If you’ve read Neal Stephenson’s The Diamond Age, you’ll no doubt remember the book within the book. "The Young Lady's Illustrated Primer" was one of the most central characters that isn’t really a character. If you haven’t read it, I’ll do my best to give a spoiler free idea of what I’m talking about. Set in a nearish future, young Nell is the daughter of a druggy mother and a absent father, living in a slum. Her future seems bleak, with little prospects of even getting a decent education, when her big brother brings home a book he stole off one of the other characters. The book turns out to be a prototype of an interactive device capable of discerning her abilities, likes and dislikes, and keeping her interested while it teaches her to read and then much much more.

It was a lovely vision. As a bookish person, I was enthralled by the idea of a book that could tell me any story and teach me any subject. Doing so at my own pace, and even being able to anticipate my educational needs. It was a lovely story.
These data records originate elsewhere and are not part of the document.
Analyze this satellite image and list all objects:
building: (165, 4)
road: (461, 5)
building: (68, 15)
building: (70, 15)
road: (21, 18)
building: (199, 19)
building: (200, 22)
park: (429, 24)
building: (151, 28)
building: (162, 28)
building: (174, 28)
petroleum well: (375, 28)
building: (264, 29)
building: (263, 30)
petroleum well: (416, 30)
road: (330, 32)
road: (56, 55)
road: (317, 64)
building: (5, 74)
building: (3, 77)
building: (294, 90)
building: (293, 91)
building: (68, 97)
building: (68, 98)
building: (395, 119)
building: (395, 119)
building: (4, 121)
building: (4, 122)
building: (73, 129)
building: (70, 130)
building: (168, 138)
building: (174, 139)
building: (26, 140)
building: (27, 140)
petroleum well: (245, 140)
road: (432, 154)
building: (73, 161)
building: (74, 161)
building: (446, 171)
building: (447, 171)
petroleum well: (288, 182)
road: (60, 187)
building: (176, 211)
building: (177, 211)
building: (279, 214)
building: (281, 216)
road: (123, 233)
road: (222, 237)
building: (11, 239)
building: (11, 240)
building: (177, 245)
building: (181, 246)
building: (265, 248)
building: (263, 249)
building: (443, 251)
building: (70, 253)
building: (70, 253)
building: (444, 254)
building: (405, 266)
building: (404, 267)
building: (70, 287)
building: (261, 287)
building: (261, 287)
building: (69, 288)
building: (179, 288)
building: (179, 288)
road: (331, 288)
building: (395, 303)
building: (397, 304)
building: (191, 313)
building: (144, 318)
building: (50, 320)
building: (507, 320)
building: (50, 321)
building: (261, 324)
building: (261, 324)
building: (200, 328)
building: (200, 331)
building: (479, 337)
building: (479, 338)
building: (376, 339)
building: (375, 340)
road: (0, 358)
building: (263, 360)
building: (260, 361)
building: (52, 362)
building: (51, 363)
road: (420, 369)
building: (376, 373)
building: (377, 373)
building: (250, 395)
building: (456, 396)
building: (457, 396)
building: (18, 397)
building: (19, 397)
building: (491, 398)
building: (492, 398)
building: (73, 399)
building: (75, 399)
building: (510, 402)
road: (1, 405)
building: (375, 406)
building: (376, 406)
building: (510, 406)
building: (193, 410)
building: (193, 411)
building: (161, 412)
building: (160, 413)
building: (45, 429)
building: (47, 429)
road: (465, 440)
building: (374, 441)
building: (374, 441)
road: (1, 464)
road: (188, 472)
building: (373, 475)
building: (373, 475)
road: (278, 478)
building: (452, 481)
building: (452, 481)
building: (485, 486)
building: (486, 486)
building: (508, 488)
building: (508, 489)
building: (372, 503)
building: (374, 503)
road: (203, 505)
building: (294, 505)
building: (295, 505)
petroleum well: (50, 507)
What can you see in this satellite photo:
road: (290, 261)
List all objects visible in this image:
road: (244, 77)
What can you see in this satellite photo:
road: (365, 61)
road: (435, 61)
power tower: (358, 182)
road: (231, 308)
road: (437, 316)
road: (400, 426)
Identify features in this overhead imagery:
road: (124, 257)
Say hello to you cute dino friend who's fun to be with.

Say hello to you cute dino friend who's fun to be with.

Fast forward to today, when the folks at elementalpath have created the kickstarter project Cognitoys. It’s a small toy dinosaur that can talk to kids. This is not just a set of canned phrases like a Tickle Me Elmo. This dino is tied into IBM’s Watson API. In the video we see it learning the child’s name and favorite color, quizzing the children, and telling a joke. The heartwarming moment came when a child asks the dinosaur to “tell me a story.” The figure replies with “How about we make a story together.” It’s hard not to get excited and maybe a little choked up by that, but it’s also not clear at this point how much is scripted by the creators and how much is the AI really interacting with the kids.
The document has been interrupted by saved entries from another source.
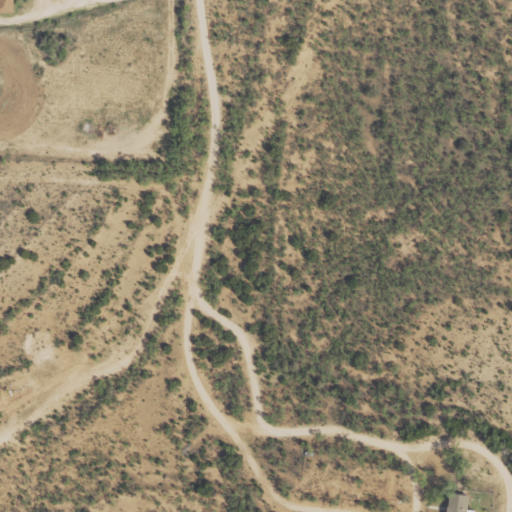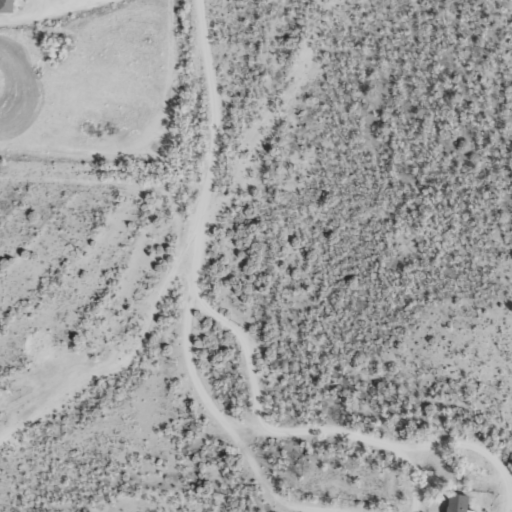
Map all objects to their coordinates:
building: (7, 6)
road: (191, 203)
building: (459, 503)
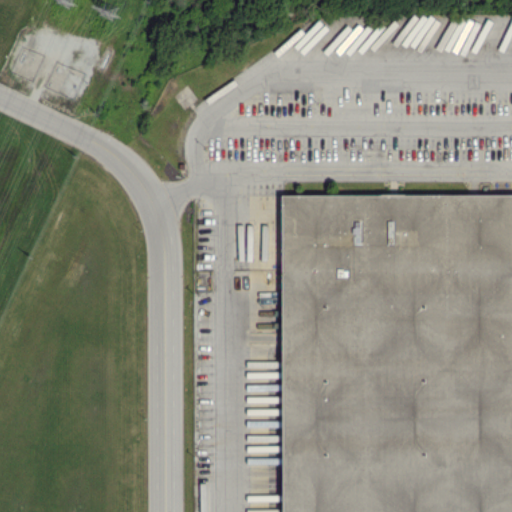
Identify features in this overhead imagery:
power tower: (114, 11)
road: (293, 71)
road: (357, 119)
road: (354, 166)
road: (166, 260)
building: (374, 326)
road: (224, 339)
building: (396, 352)
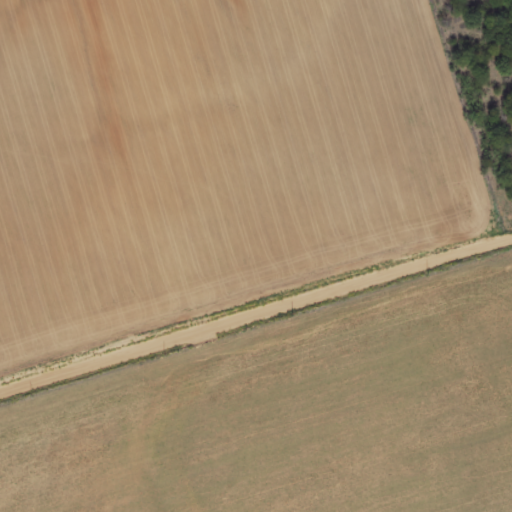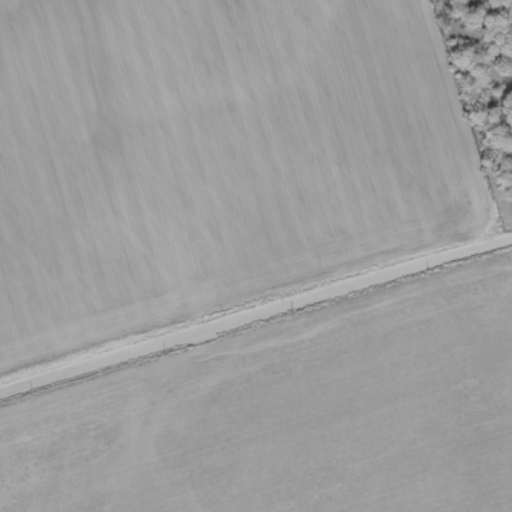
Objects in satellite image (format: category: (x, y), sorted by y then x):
road: (255, 311)
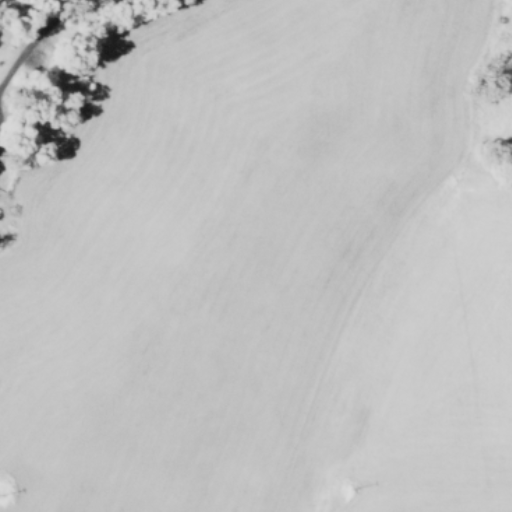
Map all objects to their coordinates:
road: (36, 41)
The unit can also provide the Siri and GoogleNow-like ability to answer questions like “How far is the moon.” I’ll admit that I was disappointed that all the answers used imperial units like miles. This just showed that these were answers shaped by the american creators rather than an AI giving the best answer to prepare a child for life in a global economy (where 96% of the people use metric).

If the dino fulfills its potential it’s going to be a game changer. With Watson behind it, there’s no reason to think that it couldn’t do things like

  • Learn each child’s level and preferred learning pace, adapting as the child develops
  • Learn each child’s personal preferences and best way to keep the child motivated to learn
  • Develop population models, finding unexpected successes and failures in various teaching techniques that would be expensive to test in the classroom.
  • Diagnose any special needs based on direct data from hours of tuition rather than the relatively short classroom observations that human psychologists must rely on.

That last one could be very disruptive. There is really no reason to pre-bias Watson with the diagnostic pigeon holes that we have created children’s learning difficulties. If these are real, it should discover them for itself. My suspicion is that we’d actually see are far more numerous and much more nuanced classifications that only map very approximately onto our current ideas of special needs.

Alas. I don’t think I can justify the expense. Partly, it’s because of my suspicion that this is going to turn out to be the Apple Newton of smart toys; the great idea that was just a bit too far ahead of the technology. I worry that what we’ll really get is an algorithm with a set of preconceived educational theories crammed into it that won’t be sufficiently flexible to deal with the unique set of strengths a weaknesses each child presents. One clue that this might be the case is the promise to give “age-appropriate” answers. As the father of a second grader who is a bit behind his classmates in reading, but familiar with some high-school level math concepts, I’m not convinced that an age-appropriate curriculum isn’t a bit oversimplified.

The real reason I’m holding off is because of what’s clearly missing from this: A visual interaction. Nell’s book could talk to her and show her things. IT could encourage her to trace out letters, teaching her to both read and write. It could show her pictures of the historic individuals she was learning about, or diagrams of the concepts. I doubt Watson’s API’s have provision for that kind of interaction, but it wouldn’t surprise me if it did very soon. I think I’ll hold out for that.